To make tax audits corruption-free and more efficient, the Finance Ministry wants to change the way businesses are selected for audit.

At the moment, a centralized algorithm assesses tax risks and determines which businesses should be audited. The names of the businesses are then sent to regional tax offices.

That’s when things start going wrong.

As the number of candidates for audit is far above the capacity of the tax offices, inspectors select which ones to audit themselves, and can solicit bribes from companies to escape a tax inspection.

“We looked at Odesa Oblast,” says Kokhan, showing a recent report. “The tax risk simulator picked out 5,385 companies there for audit. The regional tax office started selecting, and got that number down to 285 companies — that’s how much they can physically audit.”

The plan is to improve the tax risk simulator so that it selects numbers of companies that can realistically be audited, leaving inspectors no opportunities to pick them themselves. A pilot project of the new system will start working in some regions within two months.

Remote audits, where an inspector doesn’t show up at the company but instead analyzes its tax reports, can be partly automatized, say Bugrimova and Kokhan. That would decrease the inspectors’ workload and again reduce the risk of corruption.

Tax debts

Tax debts in Ukraine reached Hr 81.6 billion ($3 billion) in September. Hr 12.5 billion of that is new debt that has accumulated since the beginning of 2017.

The tax office hasn’t been effective in collecting it. On the one hand, the tax inspectors lack freedom to solicit tax debts and need to rely on courts too much.
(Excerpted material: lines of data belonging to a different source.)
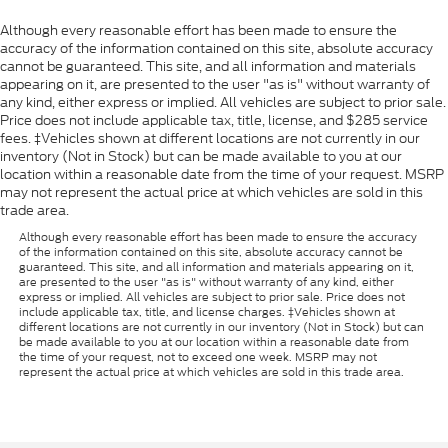
Although every reasonable effort has been made to ensure the
accuracy of the information contained on this site, absolute accuracy
cannot be guaranteed. This site, and all information and materials
appearing on it, are presented to the user "as is" without warranty of
any kind, either express or implied. All vehicles are subject to prior sale.
Price does not include applicable tax, title, license, and $285 service
fees. ‡Vehicles shown at different locations are not currently in our
inventory (Not in Stock) but can be made available to you at our
location within a reasonable date from the time of your request. MSRP
may not represent the actual price at which vehicles are sold in this
trade area.
Although every reasonable effort has been made to ensure the accuracy
of the information contained on this site, absolute accuracy cannot be
guaranteed. This site, and all information and materials appearing on it,
are presented to the user "as is" without warranty of any kind, either
express or implied. All vehicles are subject to prior sale. Price does not
include applicable tax, title, and license charges. ‡Vehicles shown at
different locations are not currently in our inventory (Not in Stock) but can
be made available to you at our location within a reasonable date from
the time of your request, not to exceed one week. MSRP may not
represent the actual price at which vehicles are sold in this trade area.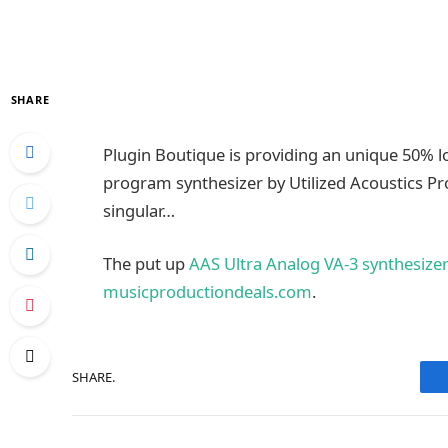
SHARE
Plugin Boutique is providing an unique 50% 
program synthesizer by Utilized Acoustics P
singular…
The put up
AAS Ultra Analog VA-3 synthesizer
musicproductiondeals.com
.
SHARE.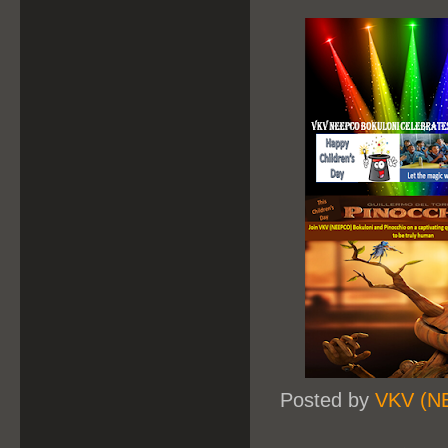
Posted by
VKV (N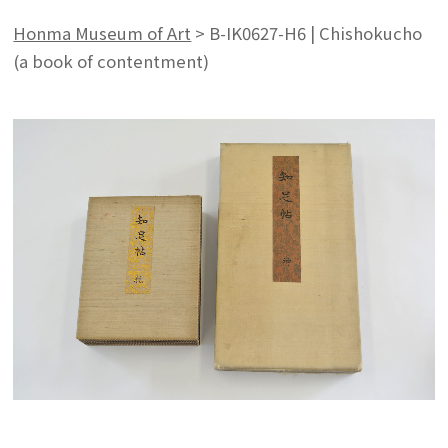
Honma Museum of Art
>
B-IK0627-H6 | Chishokucho
(a book of contentment)
Search from the list of authors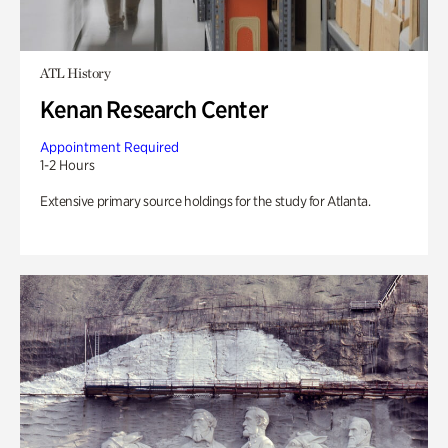
ATL History
Kenan Research Center
Appointment Required
1-2 Hours
Extensive primary source holdings for the study for Atlanta.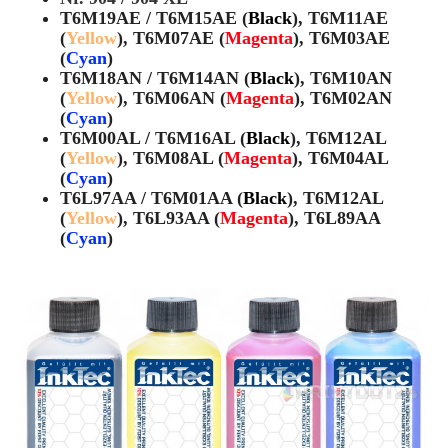
T6M19AE / T6M15AE (
Black
), T6M11AE
(
Yellow
), T6M07AE (
Magenta
), T6M03AE
(
Cyan
)
T6M18AN / T6M14AN (
Black
), T6M10AN
(
Yellow
), T6M06AN (
Magenta
), T6M02AN
(
Cyan
)
T6M00AL / T6M16AL (
Black
), T6M12AL
(
Yellow
), T6M08AL (
Magenta
), T6M04AL
(
Cyan
)
T6L97AA / T6M01AA (
Black
), T6M12AL
(
Yellow
), T6L93AA (
Magenta
), T6L89AA
(
Cyan
)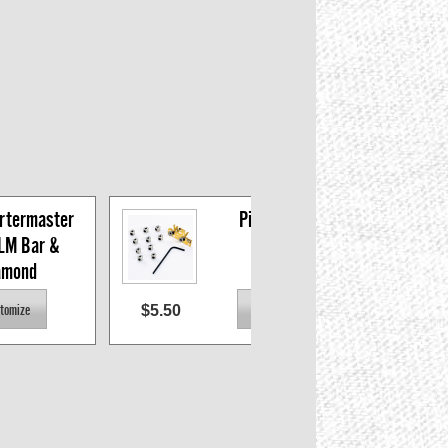
rtermaster 
Pin Lock set
LM Bar & 
amond
$5.50
$3.0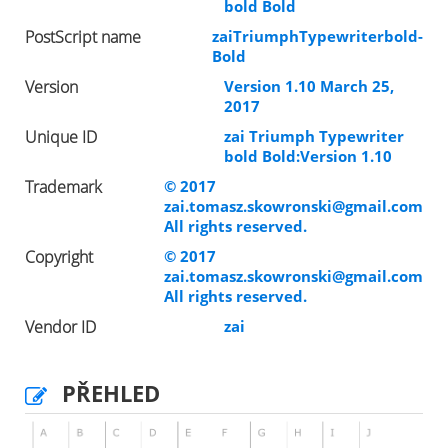
bold Bold
PostScript name
zaiTriumphTypewriterbold-
Bold
Version
Version 1.10 March 25,
2017
Unique ID
zai Triumph Typewriter
bold Bold:Version 1.10
Trademark
© 2017
zai.tomasz.skowronski@gmail.com
All rights reserved.
Copyright
© 2017
zai.tomasz.skowronski@gmail.com
All rights reserved.
Vendor ID
zai
PŘEHLED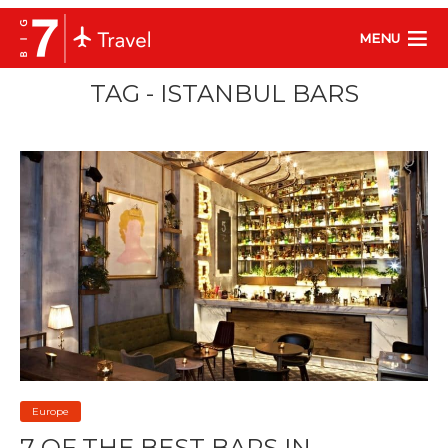
MENU
TAG - ISTANBUL BARS
Europe
7 OF THE BEST BARS IN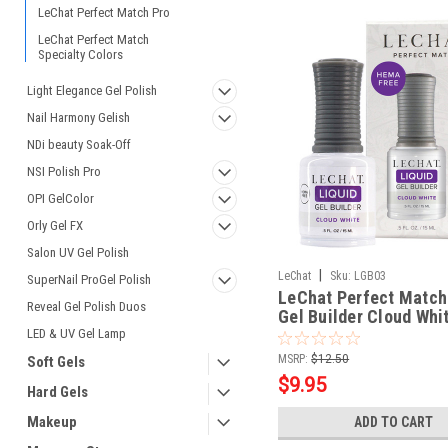
LeChat Perfect Match Pro
LeChat Perfect Match
Specialty Colors
Light Elegance Gel Polish
Nail Harmony Gelish
NDi beauty Soak-Off
NSI Polish Pro
OPI GelColor
Orly Gel FX
Salon UV Gel Polish
|
LeChat
Sku:
LGB03
SuperNail ProGel Polish
LeChat Perfect Match
Reveal Gel Polish Duos
Gel Builder Cloud Whit
LED & UV Gel Lamp
MSRP:
$12.50
Soft Gels
$9.95
Hard Gels
Makeup
ADD TO CART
“The tax office shouldn’t be running to court for every permit,” says Bugrimova.

On the other hand, when it comes to debt soliciting, tax officials have been reluctant to apply even the limited authority they have.

Since the beginning of 2017, the State Fiscal Service was allowed to confiscate declared assets from businesses that owe more than Hr 5 million in taxes without a court ruling. But they were in no rush to do so.

“It hasn’t been going well,” says Bugrimova. “We don’t know why, yet. We’re watching it for now.”

The plan is to prioritize debtors who are still in business and whose debt is new, and to chase them actively. For this, a special unit needs to be organized within the tax office.

Staff shortages are part of the problem. In Ukraine, only 4 percent of tax officials are dedicated to debt soliciting, compared to 13 percent in other developed countries. Optimizing other operations could free up employees needed for the debt soliciting unit.

People are key

New staff will be the cornerstone of the reform. Today, the tax office is so distrusted by the public that it both repulses taxpayers and feeds corruption.

“Today, if a tax inspector demands a bribe from you, would you think of complaining about him to his own tax office? Of course not,” says Bugrimova.

Bugrimova believes that replacing the key employees with new people through transparent competitions will change the culture of the tax office. But it won’t be easy.

“There is resistance to the reform coming from all the political forces,” Bugrimova says. “It could be because some people paid to be appointed to certain positions and don’t want to lose them.”

It doesn’t make it easier that the State Fiscal Service has no real leader now. Its head, Roman Nasirov, was suspended after the National Anti-Corruption Bureau in March opened a case against him. Nasirov is suspected of giving unlawful tax delays to companies.

Following Nasirov’s suspension, his deputy Myroslav Prodan has been the acting head of the State Fiscal Service, representing the service at Finance Ministry meetings when the plan to reform the agency is discussed.

With political elites not particularly fond of fiscal reform, the best hope is for the IMF to finally put it high on their agenda. While the reform has been a structural benchmark for the IMF, it’s never been as high a priority as other issues.

The public needs to push for the reform, too.

“People have little interest in this reform now, because they don’t believe in it or don’t know much about it,” says Bugrimova. “They need to see some progress, some success.”

That taken into account, the reform of the Fiscal Service will take at least three to four years.

“There is enough work here for us and for several governments to come,” says Bugrimova.